Staunton, June 14 – Any time a dispute lasts beyond a few weeks, it is almost inevitable that some of those involved will seek to end it by accepting the position of their original opponents or by proposing what seems to be a way around the problem by recasting it in different terms.
Both these steps represent serious risks in and of themselves; but often they also pose dangers far larger than the problem they purport to solve, dangers neglected as people react to them. Two such ideas have surfaced today regarding Crimea, one from US President Donald Trump and a second from Greeks on that occupied Ukrainian peninsula.
The one that is certain to gain the greater amount of attention is a report in Buzzfeed today that Trump told the G7 meeting in Ottawa that “Crimea is Russian,” a reversal of the US position up to now and a major victory for Vladimir Putin (buzzfeed.com/albertonardelli/trump-russia-crimea and thebell.io/buzzfeed-tramp-nazval-krym-rossijskim/).
That is disastrous enough as a betrayal of Ukraine, but the reason Trump reportedly invoked to justify this idea is even more disturbing. It goes further than even Putin has in justifying Russian aggression. Since 2014, Putin has justified the Anschluss by pointing to the referendum he orchestrated after Russian forces moved in.
What Trump reportedly said was that Crimea is Russian because “all the people there speak Russian,” a position that mirrors the Kremlin leader’s earlier assertions about “a Russian world” embracing more than just Crimea and the Donbass and one that Moscow might seek to apply to northern Kazakhstan, parts of Belarus and so on.
As of now, the White House has neither confirmed nor denied Trump said this, and one should treat the Buzzfeed report with caution because its sources were not authorized to report this and spoke only on condition of anonymity. But if it is true – or even if it is a trial balloon – no one should forget these larger problems as well as the immediate ones it can cause.
The second proposal comes from the ethnic Greek community on the occupied Ukrainian peninsula. It has called for going back to the tsarist-era term for the region and calling Crimea again the Tauride, thus eliminating “Crimea” as a problem by eliminating the name – or at least creating confusion (ura.news/news/1052338816 and cont.ws/@comandanteoleg/975344).
Nomenclature matters, and one perhaps can even sympathize with the tiny Greek minority on the peninsula for wanting to have a name more closely associated with themselves and their history than “Crimea” does. But there are two far-reaching consequences if this proposal gains any traction.
On the one hand, it would dramatically undercut the position of the Crimean Tatars, for whom the Crimea is their unique national homeland. Indeed, some in Moscow and the West would likely view the Greek proposal as a way of denying that the Crimean Tatars have any rights to national self-determination.
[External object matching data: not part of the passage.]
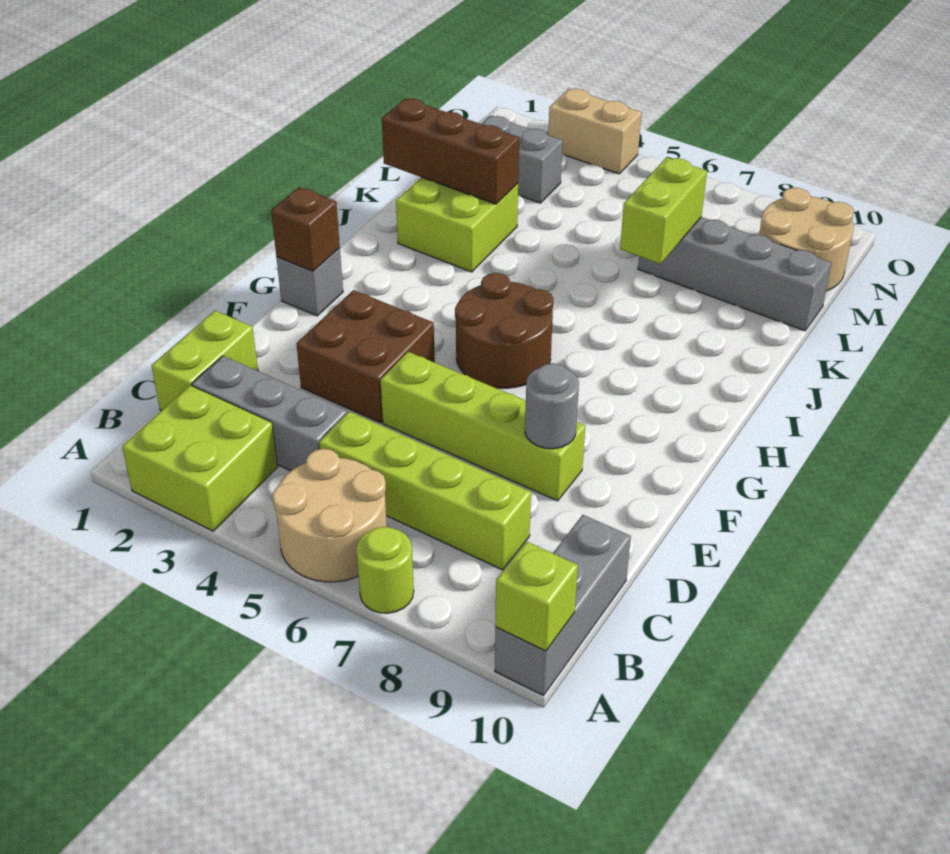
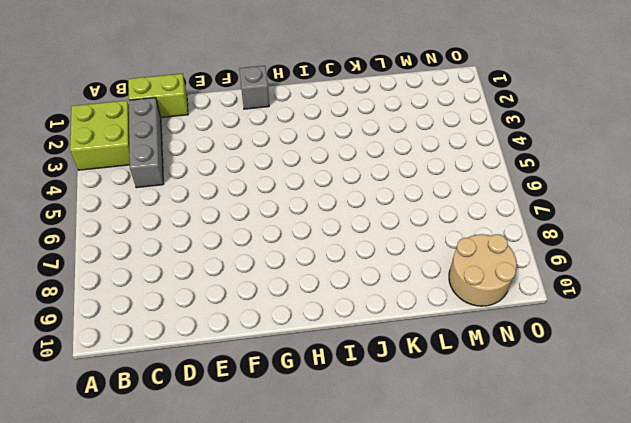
none -> tan 2x2 round brick [272,449,387,582]
none -> lime 1x1 round brick [356,527,414,613]
none -> grey 1x3 brick [495,515,631,696]

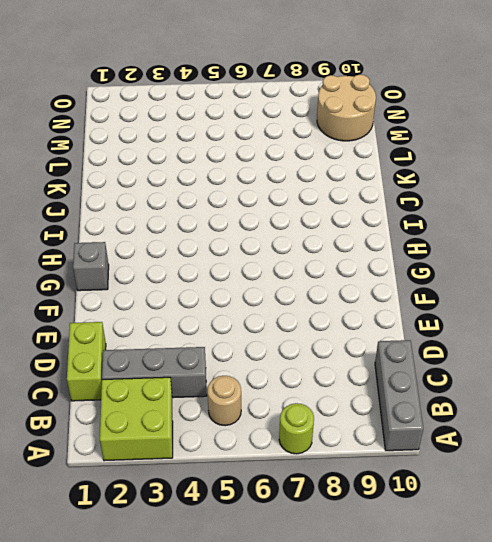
tan 1x1 round brick [208,376,241,426] -> tan 2x2 round brick [272,449,387,582]
none -> lime 1x4 brick [319,412,531,570]
none -> brown 2x2 brick [297,290,435,423]
none -> lime 1x4 brick [381,352,585,501]

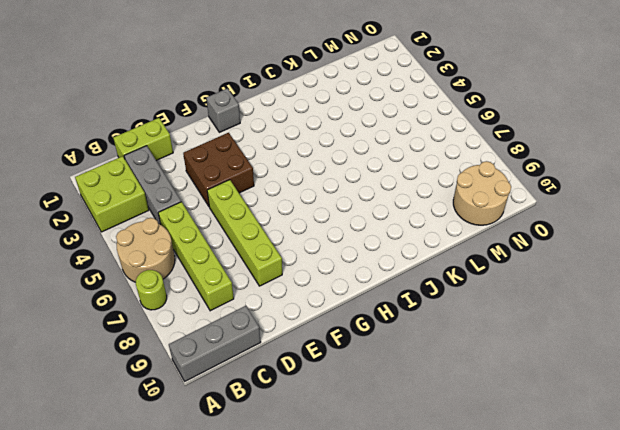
none -> brown 2x2 round brick [455,273,553,388]
none -> lime 2x2 brick [396,177,518,272]
none -> grey 1x4 brick [638,217,832,331]

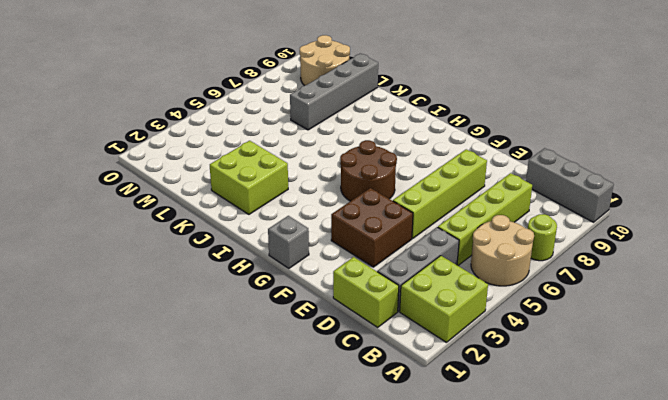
none -> grey 1x2 brick [481,116,563,203]
none -> tan 1x2 brick [548,89,642,174]
none -> lime 1x1 brick [495,542,578,651]

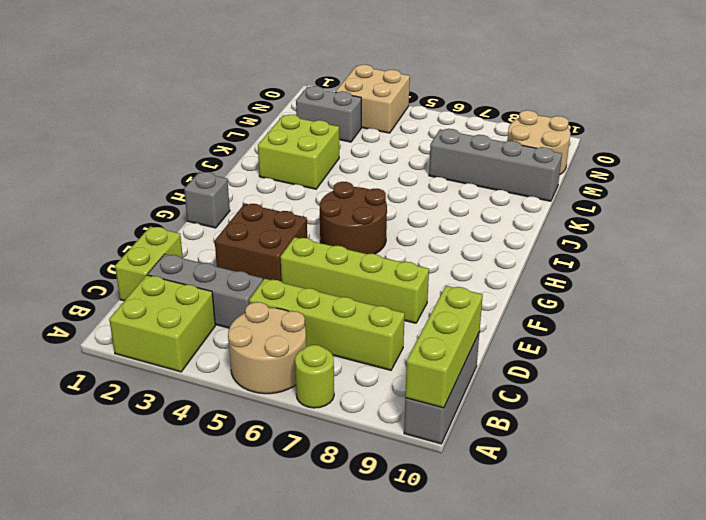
lime 1x3 brick [405,286,483,408] -> lime 1x1 brick [495,542,578,651]
tan 2x2 brick [336,65,410,133] -> tan 1x2 brick [548,89,642,174]
none -> grey 1x1 round brick [525,363,579,449]
none -> brown 1x1 brick [271,187,340,271]
none -> brown 1x3 brick [382,98,519,204]

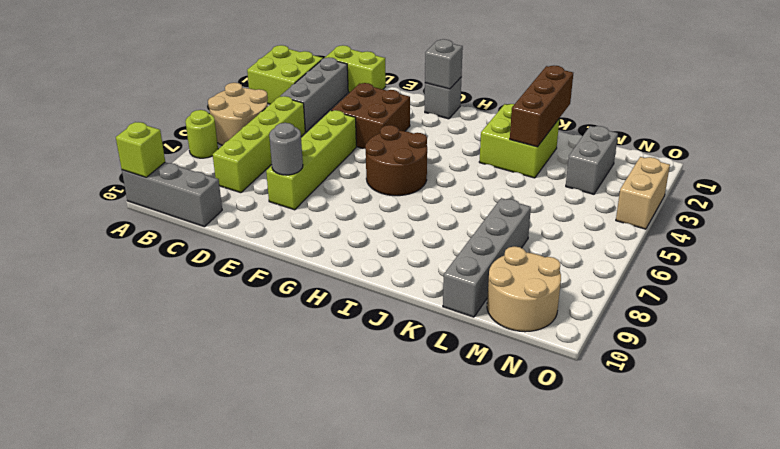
grey 1x1 brick [425,39,463,89] -> brown 1x1 brick [271,187,340,271]
none -> lime 1x2 brick [620,157,707,264]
And on the other – and far more seriously – it would open the way for more Russian aggression. Those who are ready to accept the notion of going back to “Tauride” as a name for the peninsula may not know or have forgotten that in tsarist times, the Tauride included not just Crimea but a large part of the south of what the Putin regime has referred to as Novorossiya.
Thus, this new-old term would lend support to Russian aggression not only in Crimea but in the Donbass – and by extension elsewhere wherever imperial Russian boundaries and names do not correspond with current post-1991 ones.
Both proposals then must be rejected and denounced by all those who care about Ukraine and about the maintenance of international law, not only because of what would be their immediate consequences but even more because of what would be their longer-term ones as well.